Zutt later commenced an action in Supreme Court seeking to enjoin the continuing trespass. The State again asserted a prescriptive easement. The Court held that the prescriptive easement and continuing trespass claims had been fully determined in Zutt’s favor during the earlier litigation. An injunction was entered directing the State to implement a specific stormwater diversion plan proposed by Zutt’s engineering expert. While the State’s appeal was pending, Zutt filed another claim in the Court of Claims to recover damages caused during another storm. By way of defense, the State again asserted a prescriptive easement. In addition, the State conceded that it had done nothing to stop the trespass or comply with the injunction. Zutt was awarded damages.

While the appeal from the injunction was still pending, the State issued a notice of condemnation for a 15,411 square-foot permanent easement over the Zutt parcel. The State did not conduct a public hearing as required by the Eminent Domain Procedure Law or an environmental impact review as required by the State Environmental Quality Review Act. It claimed that the proposed taking was “de minimus” for EDPL purposes and a “Type II” action under SEQRA because it was a “reconstruction of an existing structure” with “no significant effect on the environment.” Zutt filed a hybrid proceeding seeking CPLR Article 78 review of the condemnation proceeding and an injunction prohibiting the condemnation. Supreme Court held that the State had acted in bad faith and issued the injunction.

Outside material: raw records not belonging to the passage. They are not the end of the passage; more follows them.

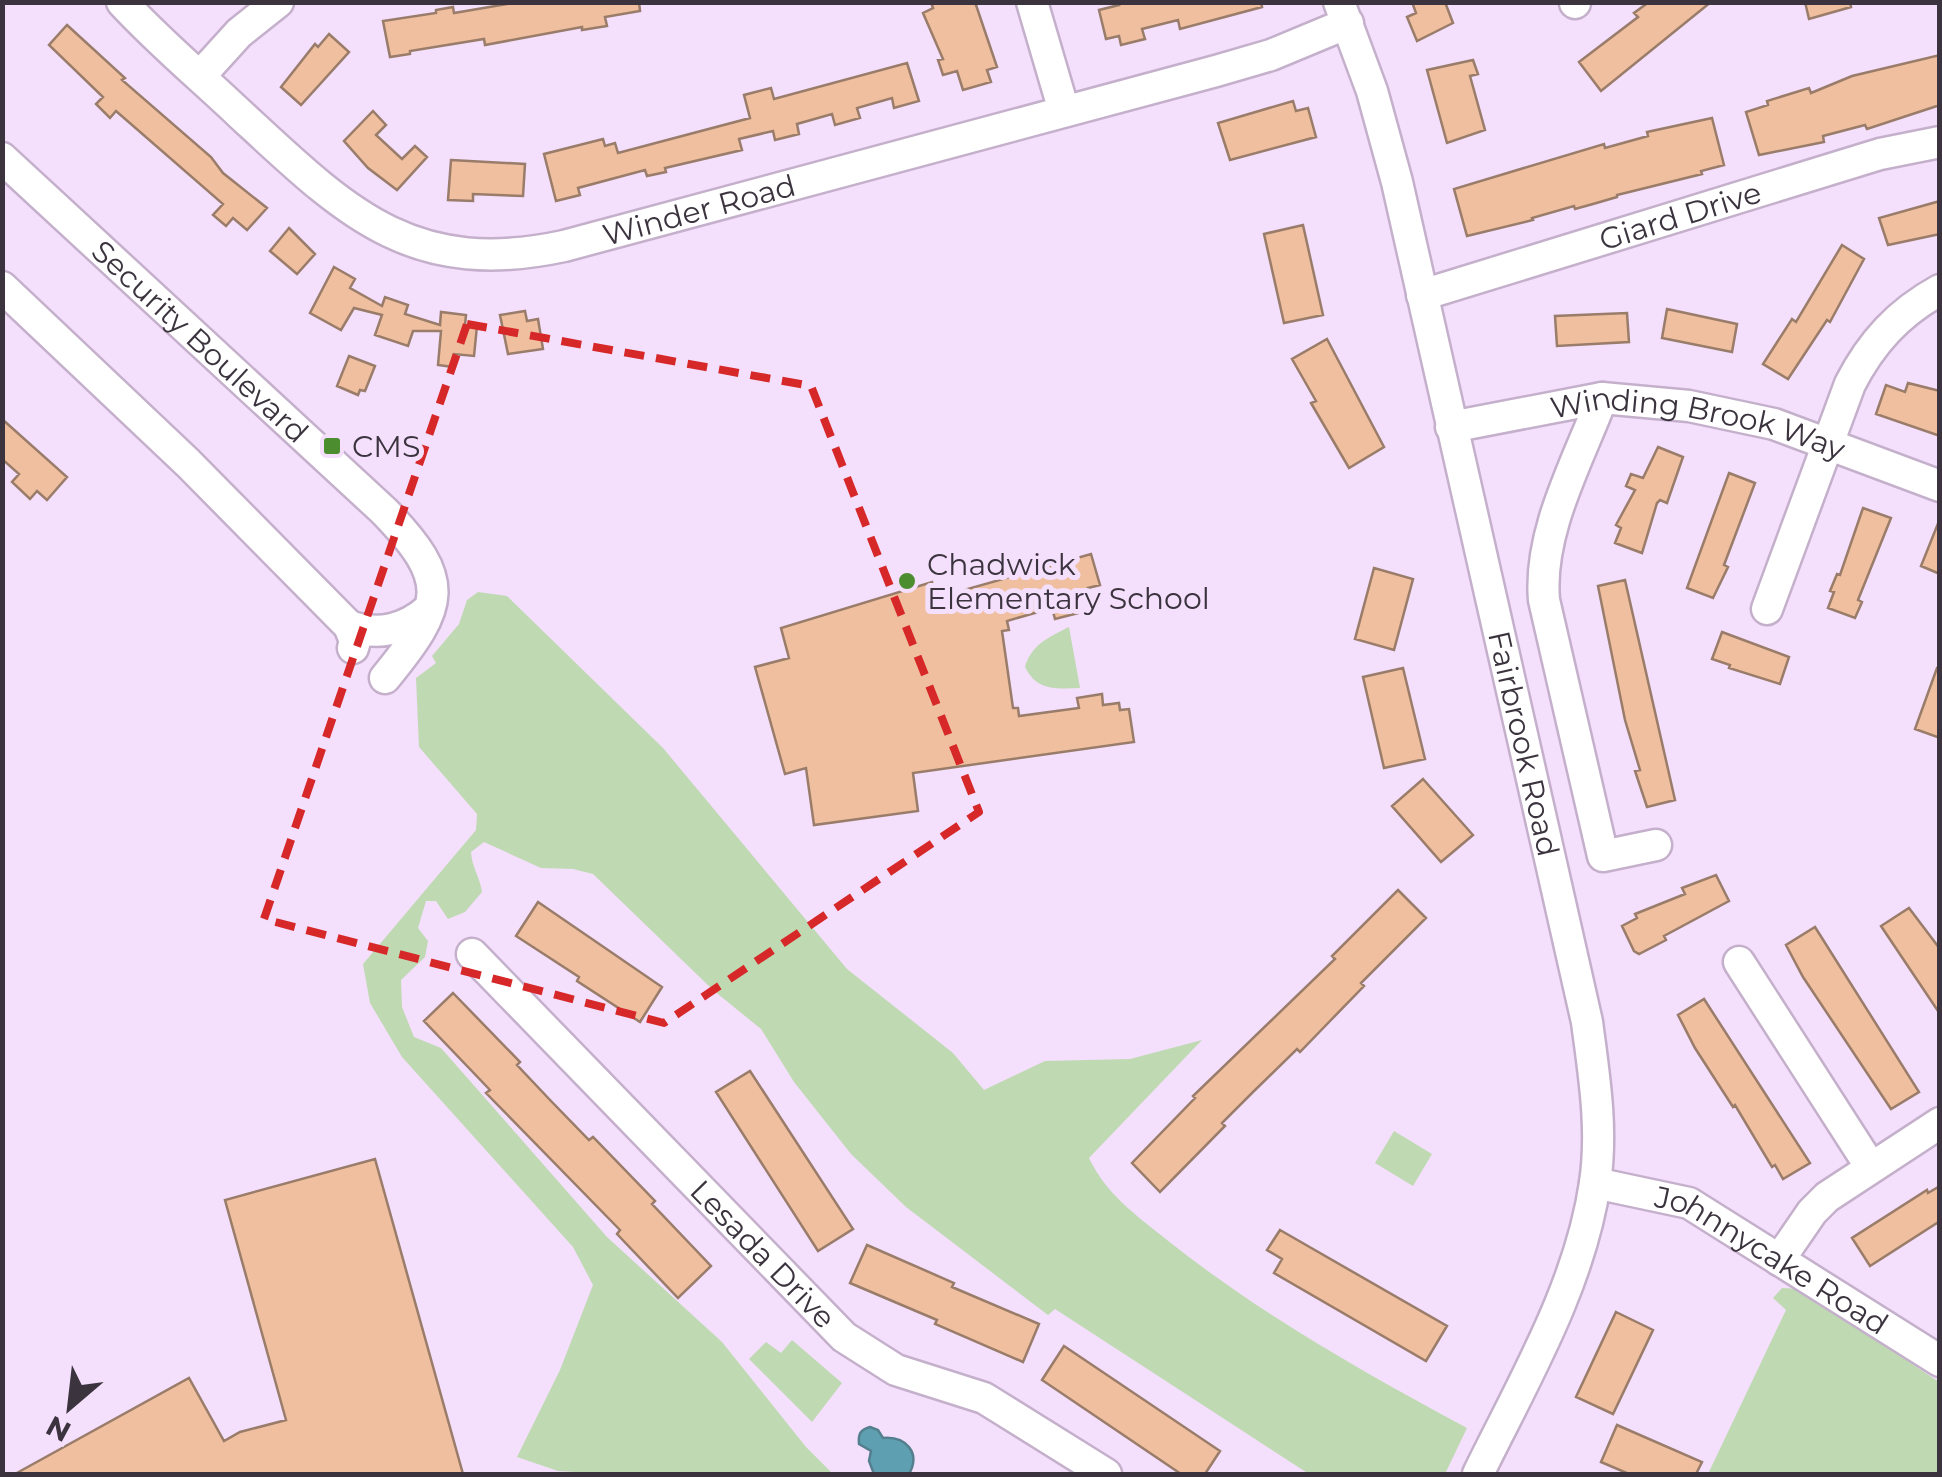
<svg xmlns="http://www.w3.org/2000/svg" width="1942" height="1477" viewBox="0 0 1942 1477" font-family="Montserrat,sans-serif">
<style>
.green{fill:#bfdab2}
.water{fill:#5ea0b1;stroke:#547f8e;stroke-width:2.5}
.building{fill:#f0bf9f;stroke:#997c69;stroke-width:2.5}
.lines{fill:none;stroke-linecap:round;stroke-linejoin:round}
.minor-casing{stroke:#c5b0cc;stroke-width:35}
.minor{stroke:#fff;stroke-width:30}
.marked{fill:none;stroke:#d62828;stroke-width:8;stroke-dasharray:20 12;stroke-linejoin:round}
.poi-dot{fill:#4c8d2f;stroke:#f4dffc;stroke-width:4}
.labels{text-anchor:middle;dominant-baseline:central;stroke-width:10;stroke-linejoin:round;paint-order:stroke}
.street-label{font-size:30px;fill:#3b333e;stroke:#f4dffc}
.poi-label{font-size:30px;fill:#3b333e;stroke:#f4dffc;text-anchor:start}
</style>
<rect width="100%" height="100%" fill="#f4dffc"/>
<path class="green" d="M478 592 507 596 663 748 847 969 953 1053 984 1090 1045 1061 1130 1059 1202 1040 1089 1158C1106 1194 1136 1215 1167 1240 1260 1314 1363 1372 1467 1428L1445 1474H1309L1055 1309 1048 1315 906 1207 851 1154 794 1082 761 1029 713 990 593 874 573 869 541 868 484 842 471 852C472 868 480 877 482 892L465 912 448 919 436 901H426L418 928 428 941 425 957 401 980 402 1007 414 1037 441 1048 607 1237 722 1342 806 1447 833 1474H609L558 1471 517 1457 560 1370 593 1285 573 1247 402 1057 370 1003 363 964 476 830 477 814 419 747 416 678 436 663 432 656 459 624 467 600Z
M1069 627 1080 688C1056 689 1037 691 1025 667 1031 645 1049 637 1069 627Z
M1394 1131 1432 1154 1413 1186 1375 1163Z
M1782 1288 1801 1289 1939 1382V1474H1708L1786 1310 1773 1298Z
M792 1340 842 1383 812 1422 749 1359 766 1342 781 1353Z"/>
<path class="water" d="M870 1427 878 1430 883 1438C906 1436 921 1453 909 1474H874L869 1461 871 1451 859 1444C858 1434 860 1430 870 1427Z"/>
<path class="building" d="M519 2H639L640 11 605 17 607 26 582 30V27L485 45 484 39 410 51V54L390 57 383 21 436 13V10L453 7 454 13Z
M931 2H975L997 67 987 70 991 82 963 90 957 71 943 75 938 60 943 59 923 13 933 8Z
M1118 2H1261L1262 7 1180 29 1178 20 1142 29 1145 39 1121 45 1119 36 1106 39 1099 10 1119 5Z
M1412 2H1445L1453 23 1417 41 1407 17 1416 13Z
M1649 2H1711L1601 91 1579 62 1638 17 1634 13Z
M1805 2H1850L1851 7 1809 19Z
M67 25 125 78 122 80 211 157 223 173 267 208 247 230 233 218 226 226 213 215 223 204 116 111 110 118 96 104 103 97 49 45Z
M329 34 349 52 301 105 281 87 315 44 318 47Z
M1940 55V105L1867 129 1865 125 1823 136 1824 142 1759 155 1746 112 1768 105 1767 101 1809 88 1811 93 1852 76Z
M1473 60 1478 74 1470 76 1485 130 1447 143 1427 70Z
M907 63 919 101 894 108 892 98 857 108 860 118 835 125 832 114 797 124 799 134 775 140 773 131 739 139 742 150 665 168 666 172 647 176 645 170 578 188 580 195 556 201 544 154 603 139 605 146 615 143 618 153 750 118 744 95 771 88 774 99Z
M1293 101 1296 111 1308 108 1316 137 1230 160 1218 123Z
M373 111 386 125 376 135 402 159 415 146 427 157 397 190 368 168 344 141Z
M1712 118 1724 165 1701 171 1702 174 1617 195V197L1593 204 1575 209 1574 206 1532 218 1533 220 1467 236 1454 189 1604 144 1605 148 1648 136 1647 132Z
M451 160 525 164 523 196 473 194V201L448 200Z
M1940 201V234L1888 245 1879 218Z
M1303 225 1323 315 1284 323 1264 234Z
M289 228 315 254 297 274 270 251Z
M1842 245 1864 259 1830 322 1827 320 1788 379 1763 364 1792 319 1796 322Z
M334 267 355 279 350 288 382 306 385 297 408 305 405 314 440 325 441 312 466 315 465 325 477 326 474 356 454 354 453 367 438 365 441 331H413L408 346 375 335 382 315 354 308 341 330 310 313Z
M1667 309 1737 324 1732 352 1662 338Z
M525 311 527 321 538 319 543 349 508 354 500 315Z
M1627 313 1629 342 1557 346 1555 316Z
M1327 339 1384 447 1349 468 1311 403 1316 401 1292 359Z
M349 356 375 366 365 391 360 390 358 395 337 386Z
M1908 383 1940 391V436L1876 414 1886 385 1905 392Z
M2 419 67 477 47 500 37 491 30 499 12 482 19 474 2 459Z
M1658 447 1683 457 1667 503 1660 500 1657 503 1642 553 1615 543 1621 528 1616 525 1635 490 1626 486 1631 474 1643 478Z
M1729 473 1755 483 1724 565 1728 567 1713 598 1687 588Z
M1863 508 1891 518 1858 600 1862 602 1855 618 1828 608 1834 592 1830 591 1837 574 1840 575Z
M1939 521H1940V574L1921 566Z
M1091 554 1100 585 1088 588 1091 597 1079 601 1082 612 1055 619 1052 608 1007 621 1009 630 1002 631 1013 708H1018L1019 716 1079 708 1077 698 1102 694 1103 705 1119 703 1120 710 1129 709 1134 742 913 773 918 811 814 825 806 768 785 774 755 667 789 658 781 628 932 582 936 598Z
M1374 568 1413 579 1394 650 1355 639Z
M1625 580 1675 800 1647 807 1635 771 1640 770 1625 720 1598 586Z
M1722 632 1789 657 1780 684 1729 668 1730 665 1712 659Z
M1403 668 1425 759 1384 768 1363 677Z
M1937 668H1940V738L1915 729Z
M1423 779 1473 835 1441 862 1392 806Z
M1716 875 1729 901 1664 936 1666 940 1639 954 1634 951 1622 926 1637 918 1635 914 1685 894 1682 888Z
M1398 890 1426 918 1361 983 1364 986 1330 1021 1300 1052 1297 1049 1252 1093 1222 1123 1225 1126 1160 1192 1132 1163 1195 1098 1193 1096 1335 959 1332 956Z
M538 902 662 987 640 1022 577 981 579 977 516 936Z
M1909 908 1940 949V1014L1881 926Z
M1815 927 1919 1092 1891 1109 1803 977 1786 945Z
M453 993 520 1062 517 1065 551 1101 589 1140 593 1137 655 1201 652 1204 711 1266 678 1298 617 1234 620 1230 486 1093 490 1090 424 1021Z
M1704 999 1810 1163 1783 1179 1775 1165 1772 1167 1735 1105 1733 1107 1695 1048 1678 1015Z
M750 1071 853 1229 818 1251 716 1092Z
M375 1159 463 1474H15L189 1378 224 1441 240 1432 286 1420 225 1200Z
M1940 1186V1221L1870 1266 1852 1238 1927 1190 1928 1193Z
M1280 1230 1447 1326 1426 1361 1274 1273 1282 1259 1267 1250Z
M867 1245 954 1283 952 1287 1039 1324 1023 1362 935 1324 937 1320 850 1283Z
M1616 1312 1653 1330 1613 1414 1576 1397Z
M1064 1346 1220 1451 1205 1474H1181L1042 1380Z
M1617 1425 1702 1462 1696 1474H1629L1601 1462Z"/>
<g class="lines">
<defs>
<g id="minor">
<path id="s1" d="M122 2C159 42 201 77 240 114 345 211 410 279 564 246L1216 71 1271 55 1348 23"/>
<path d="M1032 2 1064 111"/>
<path id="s2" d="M1339 2 1372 91 1397 182 1587 1022C1594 1075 1603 1129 1595 1183 1580 1286 1523 1382 1478 1474"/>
<path d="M1575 3V2"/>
<path d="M200 76 239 33 278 2"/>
<path id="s3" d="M2 158 384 511C452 581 445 605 385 678"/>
<path d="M2 287 188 463 349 626 355 641 353 648"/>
<path id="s4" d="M1422 295 1880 154 1940 142"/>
<path d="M1602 398C1578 461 1538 532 1544 600L1603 856 1656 845"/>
<path id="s5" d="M1451 427 1602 398 1689 406 1774 424 1940 486"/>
<path d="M1767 609 1850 384C1871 343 1898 313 1940 290"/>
<path d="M349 626C379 636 405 630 429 609"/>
<path id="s6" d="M472 954 844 1337 896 1370 984 1398 1106 1474"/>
<path d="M1739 962 1870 1166"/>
<path id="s7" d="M1595 1183 1689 1203 1940 1361"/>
<path d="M1779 1260 1812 1212 1827 1197 1940 1123"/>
</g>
</defs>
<use href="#minor" class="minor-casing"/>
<use href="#minor" class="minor"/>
</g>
<path class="marked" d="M467 324 811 386 979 812 664 1023 264 919Z"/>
<g class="poi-dot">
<rect x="322" y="436" width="20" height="20" rx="5"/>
<circle cx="907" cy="581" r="10"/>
</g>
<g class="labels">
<g class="street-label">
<text stroke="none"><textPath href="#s1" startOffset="672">Winder Road</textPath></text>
<text stroke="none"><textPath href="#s4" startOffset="270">Giard Drive</textPath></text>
<text stroke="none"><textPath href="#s3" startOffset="270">Security Boulevard</textPath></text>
<text stroke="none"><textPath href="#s5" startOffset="252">Winding Brook Way</textPath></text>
<text stroke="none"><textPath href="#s2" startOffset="765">Fairbrook Road</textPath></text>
<text stroke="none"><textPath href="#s6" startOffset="418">Lesada Drive</textPath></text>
<text stroke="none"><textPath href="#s7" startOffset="195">Johnnycake Road</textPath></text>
</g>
<g class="poi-label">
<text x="352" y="446">CMS</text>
<text x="927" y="564">Chadwick<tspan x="927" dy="34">Elementary School</tspan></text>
</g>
</g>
<rect width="1942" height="1477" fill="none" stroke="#3b333e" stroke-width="10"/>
<g transform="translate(70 1407) rotate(208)" stroke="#f4dffc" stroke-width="8" paint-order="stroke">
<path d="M0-8L18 38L0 25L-18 38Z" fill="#3b333e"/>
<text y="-15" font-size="28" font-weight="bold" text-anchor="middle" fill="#3b333e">N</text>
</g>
</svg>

Bad faith allegations in the eminent domain context usually accompany claims that the proposed use is not for a public purpose or is a pretext for the benefit of a private entity. The Appellate panel found “that the State has a valid public purpose for the proposed condemnation,” but that bad faith could be shown independent of a claim of pretextual taking.  In this case, because “the State deliberately ignored a court mandate [the earlier injunction] in making its site selection, it was incumbent upon the State to offer some reasoned basis for its determination.” It failed to do so. “In addition, the State has unreasonably persisted in advancing the theory of prescriptive easement in two litigations subsequent to a determination against it” and violated both the EDPL and SEQRA during the course of the condemnation proceedings. All of this adds up to a “clear showing” of bad faith that results in an injunction prohibiting the condemnation.


COMMENT:

This dispute has made two trips to the Court of Claims, three to the Supreme Court of Putnam County, five to the Appellate Division (including an original proceeding that was dismissed without prejudice) and one to the Court of Appeals, which denied leave to appeal the affirmance of the original injunction. We presume the State will seek to appeal this most recent defeat.